The δ18O value of DIP remineralized from organic phosphorus (Org-P), however, is a function of temperature and δ18O of H2O when DIP had been assimilated into biosphere and converted to Org-P. Besides, it also varies depending on the type of Org-P and enzymes which hydrolyzes Org-P into DIP. As a result, it was often difficult to fix δ18O values of remineralized DIP in general and to clarify the sources of DIP in hydrosphere only by using δ18O as a tracer.
Our aim in this study is to quantify the 17O-excess of DIP in hydrosphere (Δ'17O ≈ δ17O – 0.528 × δ18O) as an additional tracer to overcome the problems in using δ18O of DIP. Influences of the isotope fractionation process on 17O-excess should be negligible owing to mass-dependent fractionation between the corresponding δ17O and δ18O values during the progress of the enzymatic reactions. As a result, the 17O-excess in DIP remineralized from Org-P corresponds with that of ambient H2O when DIP had been assimilated into biosphere and converted to Org-P. Therefore, the 17O-excess in DIP can be a robust tracer to clarify the sources of DIP, such as biosphere or the other sources such as igneous rocks, which should be depleted in 17O relative to hydrosphere. This is the first study to report accurate and precise 17O-excess in DIP.

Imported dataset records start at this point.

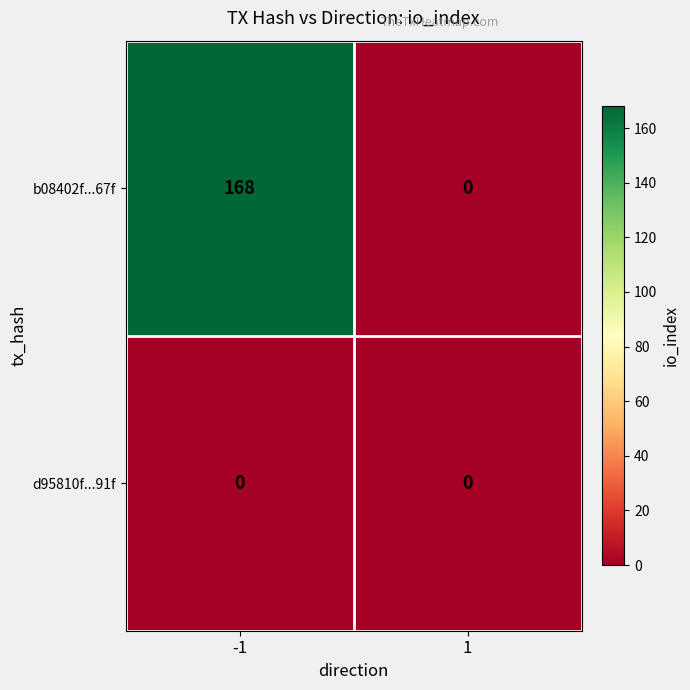

Reading left to right, list all the values displayed in this chart.

b08402f...67f: -1=168	1=0
d95810f...91f: -1=0	1=0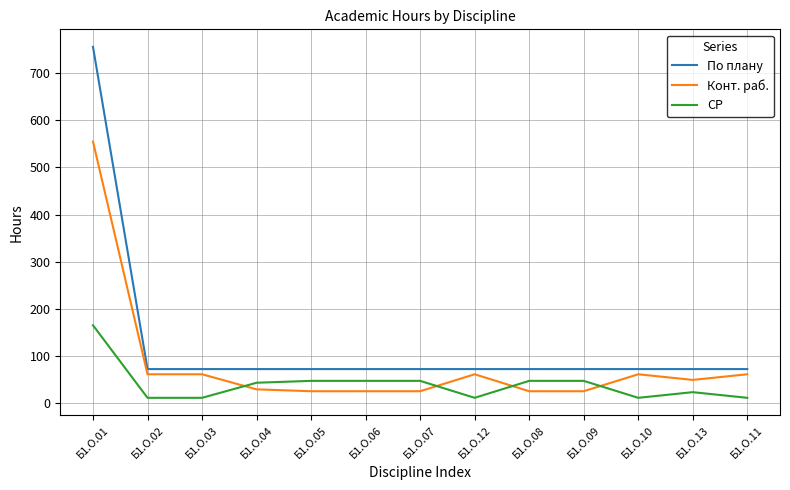

Rank the series by their maximum value, from highest to lowest.

По плану, Конт. раб., СР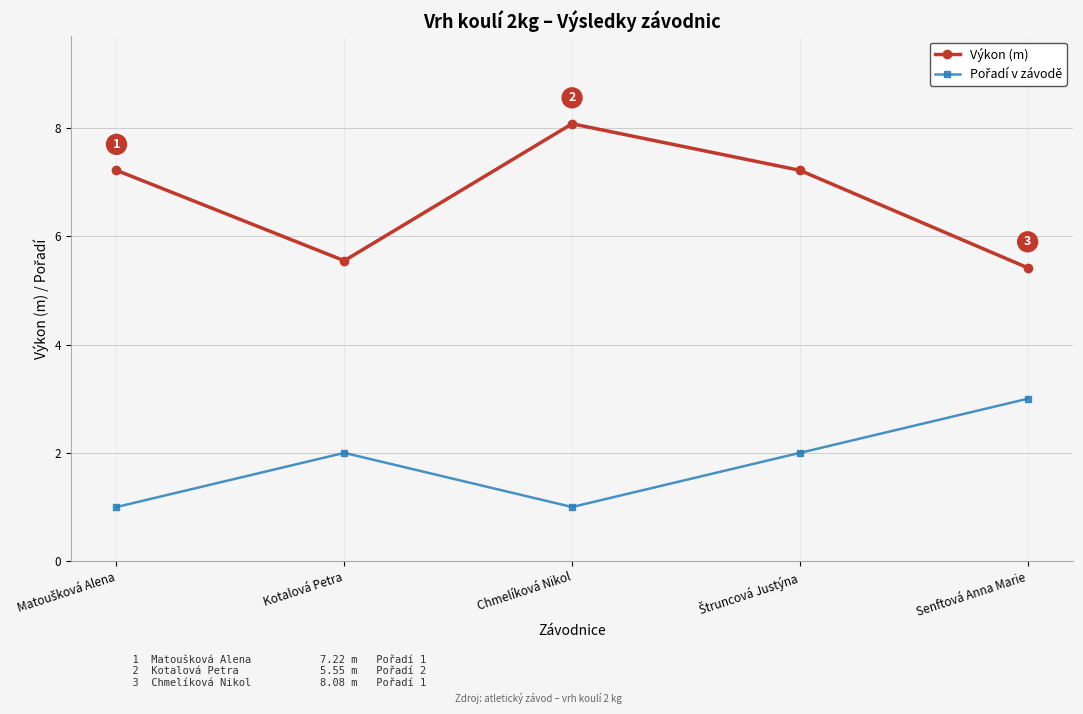

What is the average value of the Výkon (m) series?

6.7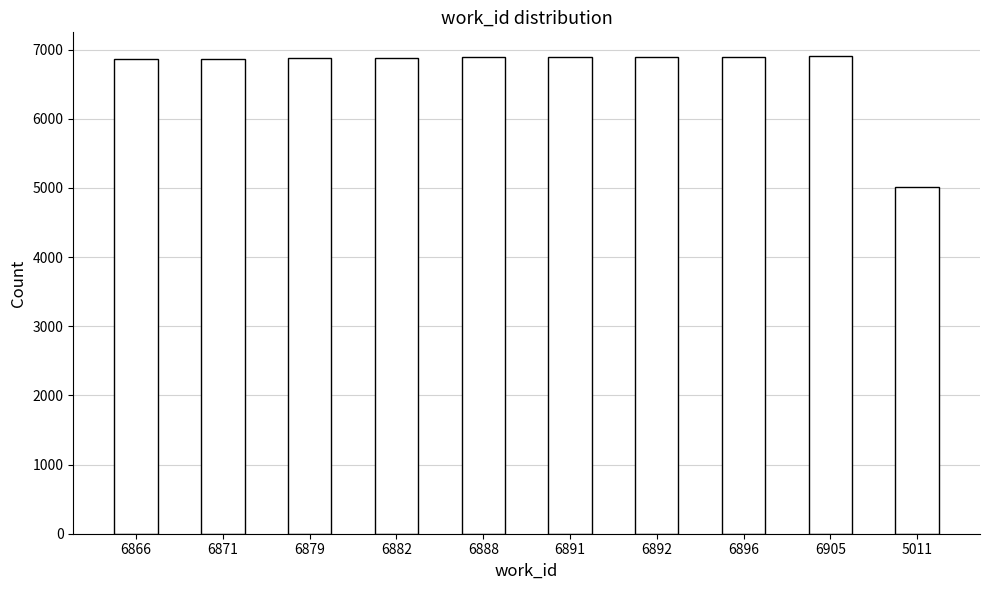

What is the average value?

6698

Firstly, we extracted phosphate from the samples of river water (Tempaku river, Aichi prefecture), igneous apatite, and chemical fertilizers and precipitate phosphate as Ag3PO4. The decomposition of Ag3PO4 to extract oxygen atoms as O2 was performed with a fluorination technique using BrF5 at 250℃. Extracted and purified O2 was analyzed using the dual inlet mode of a mass spectrometer with a cup configuration of m/z = 32, 33, and 34. The SD during multiple measurements of in-house Ag3PO4 standards showed 0.3 ‰ for δ17O, 0.6 ‰ for δ18O, and 0.02 ‰ for Δ'17O. The O2 yield relative to the ideal oxygen quantity in the decomposed Ag3PO4 was 119 % ± 7 %, implying that all oxygen in a sample was extracted quantitatively. Additionally, during the measurements on all samples including in-house Ag3PO4 standards, we could not find any significant correlations between the oxygen isotope ratios and the reciprocal of the O2 quantity, which implies that contribution of blank O2 was minimum. Thus, the δ17O and δ18O values were obtained as the mean of multiple measurements in this study.

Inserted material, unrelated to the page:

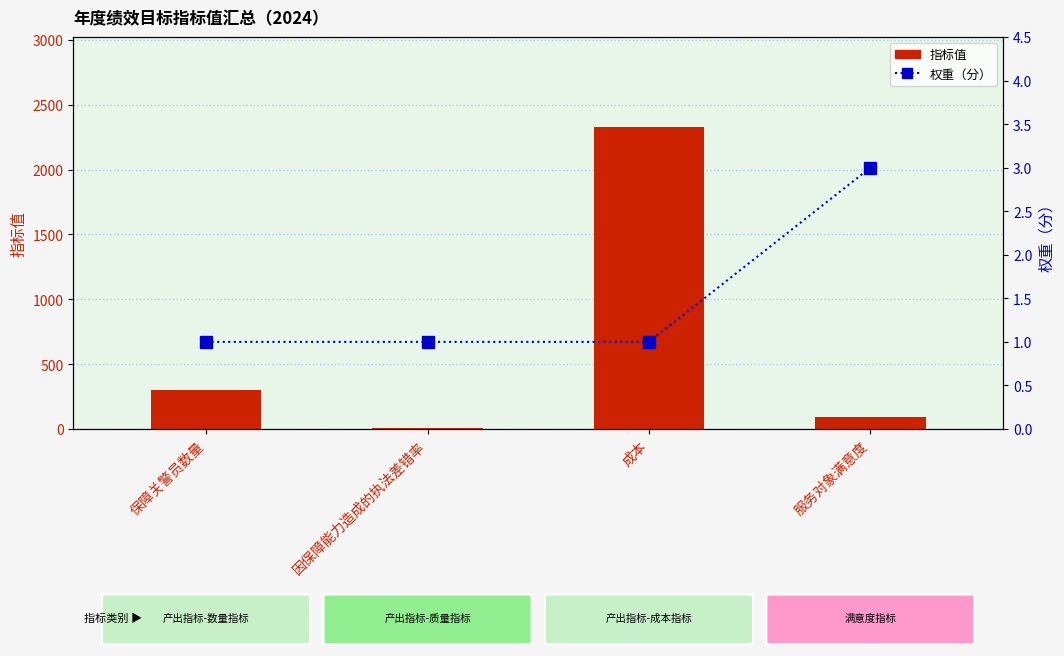

What is the value of the 权重（分） bar at the 3rd from the left?

1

While the Δ'17O value of DIP under the oxygen isotope exchange equilibrium with ambient river H2O was estimated to be +27 × 10–6, those of the riverine DIP determined in this study ranged from –71 to +3 × 10–6. It is difficult to explain this 17O-depleted DIP through remineralization of Org-P in hydrosphere. Besides to DIP remineralized from biosphere, we should assume some additional sources for the 17O-depleted DIP in this river. Because the Δ'17O value of the 17O-depleted DIP endmember coincided with that of chemical fertilizer (Δ'17O = –94 × 10–6) determined in this study, we concluded that direct input of chemical fertilizer into the DIP pool of this river might be highly responsible for the source of the 17O-depleted DIP. Based on the isotopic mass balance of the Δ'17O values, we estimated that 20–80 % of DIP in this river was derived from the chemical fertilizer.